▸ **Saved entries**:
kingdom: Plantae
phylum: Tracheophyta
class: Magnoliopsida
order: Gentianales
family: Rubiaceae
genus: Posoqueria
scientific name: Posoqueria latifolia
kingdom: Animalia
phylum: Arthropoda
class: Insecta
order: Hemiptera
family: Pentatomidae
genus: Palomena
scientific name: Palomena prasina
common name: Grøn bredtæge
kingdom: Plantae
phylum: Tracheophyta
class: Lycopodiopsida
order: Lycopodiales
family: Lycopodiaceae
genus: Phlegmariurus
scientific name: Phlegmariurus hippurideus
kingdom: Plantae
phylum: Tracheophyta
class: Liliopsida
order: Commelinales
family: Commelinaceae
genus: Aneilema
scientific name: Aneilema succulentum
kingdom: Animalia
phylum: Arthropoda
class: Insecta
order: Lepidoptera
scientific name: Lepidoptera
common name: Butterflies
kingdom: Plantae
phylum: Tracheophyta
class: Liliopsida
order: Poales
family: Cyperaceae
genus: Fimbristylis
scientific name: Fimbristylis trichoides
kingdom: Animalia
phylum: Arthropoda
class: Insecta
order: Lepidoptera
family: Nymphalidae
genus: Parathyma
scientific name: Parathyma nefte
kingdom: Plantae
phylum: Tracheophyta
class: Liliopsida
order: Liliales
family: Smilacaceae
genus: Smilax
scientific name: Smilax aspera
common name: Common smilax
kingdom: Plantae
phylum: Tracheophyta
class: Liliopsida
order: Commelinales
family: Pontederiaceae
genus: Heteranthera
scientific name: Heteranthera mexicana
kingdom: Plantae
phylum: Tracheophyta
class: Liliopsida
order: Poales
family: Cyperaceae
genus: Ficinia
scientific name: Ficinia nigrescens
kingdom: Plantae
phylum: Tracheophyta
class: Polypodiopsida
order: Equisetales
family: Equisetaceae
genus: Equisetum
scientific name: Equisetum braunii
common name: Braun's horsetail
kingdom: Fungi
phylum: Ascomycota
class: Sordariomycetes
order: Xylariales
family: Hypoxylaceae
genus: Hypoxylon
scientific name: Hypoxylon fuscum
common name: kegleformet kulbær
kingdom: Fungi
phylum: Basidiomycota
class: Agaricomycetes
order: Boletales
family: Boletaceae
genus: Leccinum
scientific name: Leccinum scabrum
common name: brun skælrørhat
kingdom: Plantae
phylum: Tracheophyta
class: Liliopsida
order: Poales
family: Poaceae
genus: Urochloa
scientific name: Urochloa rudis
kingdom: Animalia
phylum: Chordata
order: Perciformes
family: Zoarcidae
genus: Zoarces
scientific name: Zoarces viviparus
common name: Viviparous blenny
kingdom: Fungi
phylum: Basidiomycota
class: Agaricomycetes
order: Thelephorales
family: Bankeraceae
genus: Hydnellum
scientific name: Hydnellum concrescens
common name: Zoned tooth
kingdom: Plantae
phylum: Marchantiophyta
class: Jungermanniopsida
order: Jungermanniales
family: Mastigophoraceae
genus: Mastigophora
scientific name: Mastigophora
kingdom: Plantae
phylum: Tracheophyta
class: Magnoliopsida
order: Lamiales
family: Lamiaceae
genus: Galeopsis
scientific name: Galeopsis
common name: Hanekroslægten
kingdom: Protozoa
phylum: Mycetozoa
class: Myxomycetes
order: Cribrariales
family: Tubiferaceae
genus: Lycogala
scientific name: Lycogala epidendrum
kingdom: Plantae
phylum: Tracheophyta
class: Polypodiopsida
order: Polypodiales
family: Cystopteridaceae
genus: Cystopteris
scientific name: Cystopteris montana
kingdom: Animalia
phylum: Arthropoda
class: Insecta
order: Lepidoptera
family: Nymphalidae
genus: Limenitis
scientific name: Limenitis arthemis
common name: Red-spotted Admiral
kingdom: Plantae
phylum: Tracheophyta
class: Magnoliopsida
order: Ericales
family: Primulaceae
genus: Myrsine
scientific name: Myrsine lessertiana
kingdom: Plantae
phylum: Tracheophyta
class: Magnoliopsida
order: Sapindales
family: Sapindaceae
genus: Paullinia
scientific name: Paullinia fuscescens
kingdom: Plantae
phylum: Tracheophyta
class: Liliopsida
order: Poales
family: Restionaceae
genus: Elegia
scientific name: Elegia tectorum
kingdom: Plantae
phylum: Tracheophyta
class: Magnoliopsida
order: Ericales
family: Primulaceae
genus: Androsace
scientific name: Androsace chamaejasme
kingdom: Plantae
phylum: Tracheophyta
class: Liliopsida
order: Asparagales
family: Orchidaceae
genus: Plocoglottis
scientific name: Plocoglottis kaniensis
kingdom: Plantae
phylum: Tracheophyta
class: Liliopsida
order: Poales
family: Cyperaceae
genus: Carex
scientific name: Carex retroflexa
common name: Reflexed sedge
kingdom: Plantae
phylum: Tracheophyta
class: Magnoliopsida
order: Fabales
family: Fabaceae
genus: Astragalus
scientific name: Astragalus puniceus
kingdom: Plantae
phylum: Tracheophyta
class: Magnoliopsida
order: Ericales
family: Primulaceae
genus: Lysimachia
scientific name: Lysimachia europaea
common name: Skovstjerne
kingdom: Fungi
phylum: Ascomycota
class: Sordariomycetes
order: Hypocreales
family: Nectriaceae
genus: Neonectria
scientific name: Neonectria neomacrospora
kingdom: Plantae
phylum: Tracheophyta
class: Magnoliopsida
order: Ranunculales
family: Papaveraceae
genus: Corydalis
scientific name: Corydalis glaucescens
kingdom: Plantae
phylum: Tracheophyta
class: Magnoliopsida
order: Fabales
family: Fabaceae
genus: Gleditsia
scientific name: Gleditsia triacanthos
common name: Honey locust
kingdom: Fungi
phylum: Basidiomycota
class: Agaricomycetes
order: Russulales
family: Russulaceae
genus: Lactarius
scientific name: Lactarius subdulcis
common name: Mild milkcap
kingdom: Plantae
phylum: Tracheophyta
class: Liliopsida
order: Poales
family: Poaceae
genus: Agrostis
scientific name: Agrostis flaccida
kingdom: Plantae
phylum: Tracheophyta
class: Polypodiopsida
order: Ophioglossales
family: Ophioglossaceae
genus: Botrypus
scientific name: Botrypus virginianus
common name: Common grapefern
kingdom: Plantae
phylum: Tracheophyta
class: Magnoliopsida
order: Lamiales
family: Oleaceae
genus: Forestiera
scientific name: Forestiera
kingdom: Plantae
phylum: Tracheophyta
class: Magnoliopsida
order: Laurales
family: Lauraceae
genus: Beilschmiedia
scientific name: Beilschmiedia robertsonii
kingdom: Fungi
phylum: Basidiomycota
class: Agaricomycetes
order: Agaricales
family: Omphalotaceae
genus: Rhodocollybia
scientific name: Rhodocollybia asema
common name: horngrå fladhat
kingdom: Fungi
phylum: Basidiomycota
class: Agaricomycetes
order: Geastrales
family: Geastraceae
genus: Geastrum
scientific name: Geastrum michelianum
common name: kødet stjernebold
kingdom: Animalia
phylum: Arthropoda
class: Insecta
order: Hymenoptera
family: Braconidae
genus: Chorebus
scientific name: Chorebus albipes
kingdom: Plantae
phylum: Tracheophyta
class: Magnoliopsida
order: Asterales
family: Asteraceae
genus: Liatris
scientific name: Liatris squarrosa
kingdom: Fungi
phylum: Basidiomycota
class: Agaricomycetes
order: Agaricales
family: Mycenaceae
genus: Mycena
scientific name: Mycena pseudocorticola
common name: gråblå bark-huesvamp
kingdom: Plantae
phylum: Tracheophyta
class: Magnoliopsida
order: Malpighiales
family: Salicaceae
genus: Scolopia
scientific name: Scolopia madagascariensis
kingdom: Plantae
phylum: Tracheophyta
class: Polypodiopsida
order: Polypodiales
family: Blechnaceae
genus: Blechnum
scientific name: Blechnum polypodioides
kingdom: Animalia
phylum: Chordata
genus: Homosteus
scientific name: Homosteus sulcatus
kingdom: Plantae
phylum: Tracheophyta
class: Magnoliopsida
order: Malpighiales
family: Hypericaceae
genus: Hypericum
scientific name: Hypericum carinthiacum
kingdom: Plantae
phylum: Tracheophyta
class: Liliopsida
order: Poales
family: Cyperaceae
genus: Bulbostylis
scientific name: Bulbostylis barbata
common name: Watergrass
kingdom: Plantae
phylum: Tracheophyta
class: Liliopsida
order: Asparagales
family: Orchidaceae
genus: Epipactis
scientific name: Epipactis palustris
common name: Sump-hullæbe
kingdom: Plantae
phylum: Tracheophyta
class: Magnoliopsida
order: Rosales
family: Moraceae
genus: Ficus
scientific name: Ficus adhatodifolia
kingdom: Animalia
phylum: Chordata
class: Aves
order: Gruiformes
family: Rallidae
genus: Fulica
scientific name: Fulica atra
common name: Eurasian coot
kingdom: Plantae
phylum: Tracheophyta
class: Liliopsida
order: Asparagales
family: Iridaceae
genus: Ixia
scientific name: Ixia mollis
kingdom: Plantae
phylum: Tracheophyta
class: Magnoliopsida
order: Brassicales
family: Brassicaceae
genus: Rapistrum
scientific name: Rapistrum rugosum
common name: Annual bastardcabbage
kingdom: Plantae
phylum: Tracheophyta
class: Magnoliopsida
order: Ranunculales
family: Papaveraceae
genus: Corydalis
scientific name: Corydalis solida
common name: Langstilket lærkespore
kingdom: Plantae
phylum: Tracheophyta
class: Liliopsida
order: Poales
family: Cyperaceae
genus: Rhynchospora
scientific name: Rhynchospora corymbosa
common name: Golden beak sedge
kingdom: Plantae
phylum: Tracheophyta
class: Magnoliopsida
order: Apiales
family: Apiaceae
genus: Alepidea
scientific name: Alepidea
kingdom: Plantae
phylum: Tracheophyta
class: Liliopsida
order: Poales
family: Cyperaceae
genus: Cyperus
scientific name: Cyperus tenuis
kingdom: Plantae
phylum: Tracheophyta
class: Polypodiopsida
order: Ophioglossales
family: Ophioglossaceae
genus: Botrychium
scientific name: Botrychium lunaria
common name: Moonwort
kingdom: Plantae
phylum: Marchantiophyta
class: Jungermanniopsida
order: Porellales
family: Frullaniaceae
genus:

▸ **GIVEN TASK**:
Return, unchanged, the lines of the data from the one containing "genus: Elegia" through the one containing "genus: Plocoglottis", both included.

▸ **EXERCISE SOLUTION**:
genus: Elegia
scientific name: Elegia tectorum
kingdom: Plantae
phylum: Tracheophyta
class: Magnoliopsida
order: Ericales
family: Primulaceae
genus: Androsace
scientific name: Androsace chamaejasme
kingdom: Plantae
phylum: Tracheophyta
class: Liliopsida
order: Asparagales
family: Orchidaceae
genus: Plocoglottis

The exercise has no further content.